• [Trecho selecionado]:
Brasil

Governo brasileiro intensifica o combate às drogas nas fronteiras

Agência France-Presse
postado em 23/08/2012 14:41

Brasília- O Brasil sofre o efeito colateral da prosperidade econômica, com um consumo disparado de cocaína e de derivados que o levou a direcionar a repressão do tráfico para as fronteiras para tentar combater a entrada de drogas provenientes de Bolívia, Peru e Colômbia, os maiores produtores do planeta.

Enquanto na região cresce o debate sobre a legalização do consumo de drogas, o governo de Dilma Rousseff embarcou em uma nova estratégia militar e policial de perseguição ao narcotráfico que parte dos limites do território nacional, entra nas diversas regiões do país e chega às cidades, onde pequenos e médios traficantes lotam as prisões."Nosso país está crescendo economicamente e, quanto maior a renda, maior o consumo de drogas. No sul e sudeste do Brasil se concentra 60% da população e 75% do PIB brasileiro, e é nessa região onde mais cocaína é consumida", afirma à AFP Oslain Santana, chefe do combate ao crime organizado da Polícia Federal.

• [Registros contidos em um conjunto de dados]:
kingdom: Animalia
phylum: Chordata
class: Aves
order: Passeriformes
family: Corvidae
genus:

• [Requisitos do exercício]:
- 1) Liste todos os países mencionados no trecho selecionado.
- 2) Resuma o trecho selecionado em duas frases, por favor.

• [Resultados em ordem]:
- 1) Brasil, Bolívia, Peru e Colômbia.

- 2) Com a prosperidade econômica, o consumo de cocaína e derivados disparou no Brasil, que passou a direcionar a repressão ao tráfico para as fronteiras a fim de conter a entrada de drogas vindas de Bolívia, Peru e Colômbia. O governo de Dilma Rousseff adotou uma nova estratégia militar e policial contra o narcotráfico, que parte das fronteiras e chega às cidades, e a Polícia Federal afirma que o sul e o sudeste são a região onde mais se consome cocaína.